Madison, Wisc-based startup EnsoData has made its way to hundreds of sleep clinics across the country with the promise that the company’s AI-powered software EnsoSleep, provides AI scoring that allows clinicians to review PSG studies and home sleep tests in minutes.

This frees up sleep techs to spend more time with patients, says EnsoData CEO and cofounder Chris Fernandez, MS.

Fernandez says this technology could lead to more affordable care and reach a greater volume of patients including underserved populations. “In order to drive good outcomes, we need to have access, in order to have access, we need to make healthcare more affordable,” says Fernandez.

The company is backed by $9 million in investor funding for EnsoSleep, which received U.S. Food and Drug Administration clearance to score sleep studies in 2017.

AI tools could also potentially help cut down on the long diagnostic delays for people with disorders that may otherwise take years to identify, explains Cairns.

Another diagnostic test that could see improvements from new AI programs is the multiple sleep latency test (MSLT), which is currently used to confirm a narcolepsy diagnosis but is not as effective at spotting idiopathic and physiologic hypersomnias.5

“Machines can help us determine the predictive probability of a central nervous system hypersomnia that would not otherwise get picked up on an MSLT,” says Cairns. Cairns and her team are working with about 600,000 raw patient data records on multiple projects to develop new AI-powered products to help the medical world glean novel insights about sleep population health.

“AI could allow us to derive more meaningful information from sleep studies, given that our current summary metrics, for example, the apnea-hypopnea index, aren’t predictive of the health and quality of life outcomes that are important to patients,” says Goldstein. “Additionally, AI might help us understand mechanisms underlying obstructive sleep apnea, so we can select the right treatment for the right patient at the right time, as opposed to one-size-fits-all or trial and error approaches.”

Lisa Spear is associate editor of Sleep Review.


1. Zinchuk AV, Jeon S, Koo BB, et al.
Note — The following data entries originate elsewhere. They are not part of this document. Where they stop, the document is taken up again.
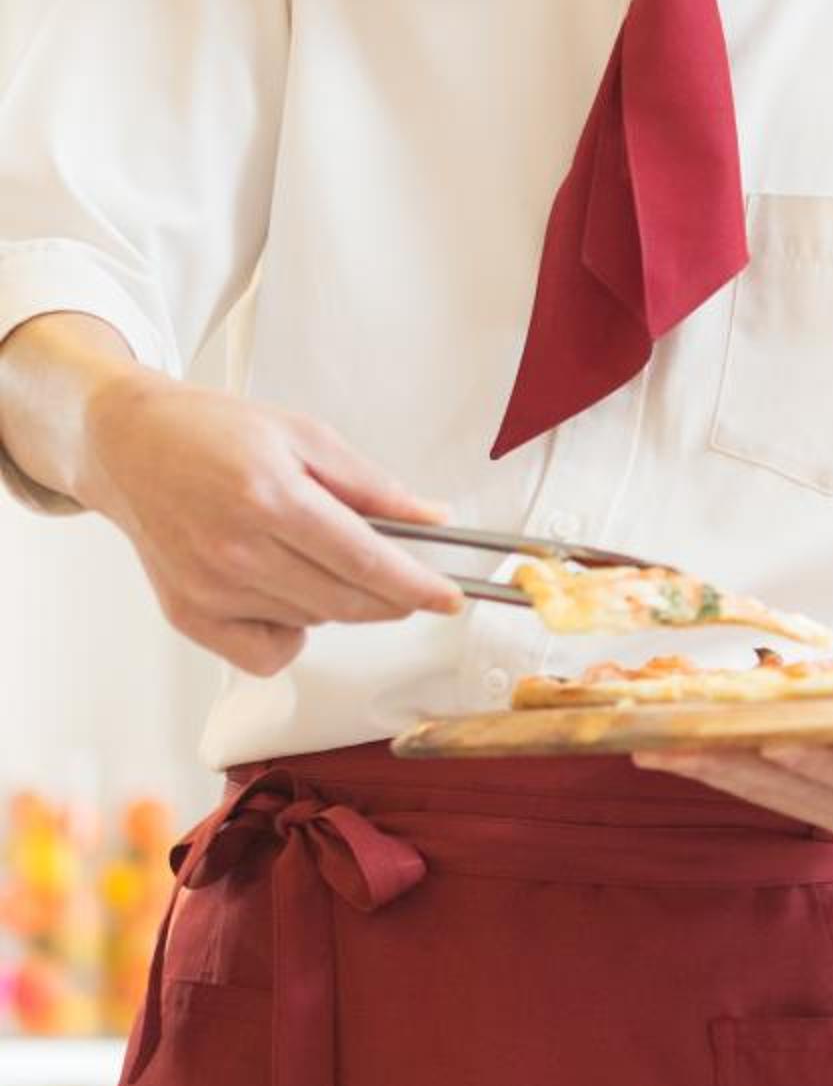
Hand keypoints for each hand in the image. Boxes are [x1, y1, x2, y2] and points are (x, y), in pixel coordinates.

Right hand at [76, 368, 462, 676]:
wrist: (130, 446)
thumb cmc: (210, 432)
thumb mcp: (304, 435)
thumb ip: (370, 483)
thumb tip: (429, 516)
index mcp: (269, 496)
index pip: (364, 558)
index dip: (415, 584)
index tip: (450, 596)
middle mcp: (236, 550)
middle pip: (345, 601)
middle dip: (391, 598)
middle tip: (408, 582)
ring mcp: (210, 590)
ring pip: (312, 623)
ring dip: (337, 601)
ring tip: (311, 553)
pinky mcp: (189, 616)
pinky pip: (267, 653)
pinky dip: (292, 634)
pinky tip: (284, 593)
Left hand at [629, 725, 832, 877]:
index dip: (819, 762)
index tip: (770, 739)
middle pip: (794, 788)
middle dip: (728, 764)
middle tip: (662, 738)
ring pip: (768, 791)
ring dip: (706, 768)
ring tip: (641, 743)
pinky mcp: (832, 808)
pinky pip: (768, 787)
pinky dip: (721, 767)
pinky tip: (673, 747)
Polysomnographic phenotypes and their cardiovascular implications in obstructive sleep apnoea. Thorax. 2018 May;73(5):472-80.

2. Wallace M, Stone K, Smagula S, et al. Osteoporotic fractures in men (MrOS) study research group, which sleep health characteristics predict all-cause mortality in older men? An application of flexible multivariable approaches. Sleep. 2018 Jan 1;41(1):zsx189.

3. Zinchuk AV, Gentry M, Concato J, et al. Phenotypes in obstructive sleep apnea: a definition, examples and evolution of approaches. Sleep Med Rev. 2017 Oct;35:113-23.

4. Reyes M, Meier R, Pereira S, et al. On the interpretability of artificial intelligence in radiology: challenges and opportunities. Radiol Artif Intell. 2020 May 27;2(3):e190043.

5. Lopez R, Doukkali A, Barateau L, et al. Test-retest reliability of the multiple sleep latency test in central disorders of hypersomnolence. Sleep. 2017 Dec 1;40(12).

Editor’s Note: The article has been updated to reflect that PSG studies are typically scored by looking at each 30-second epoch of a patient’s sleep, not 30 minutes.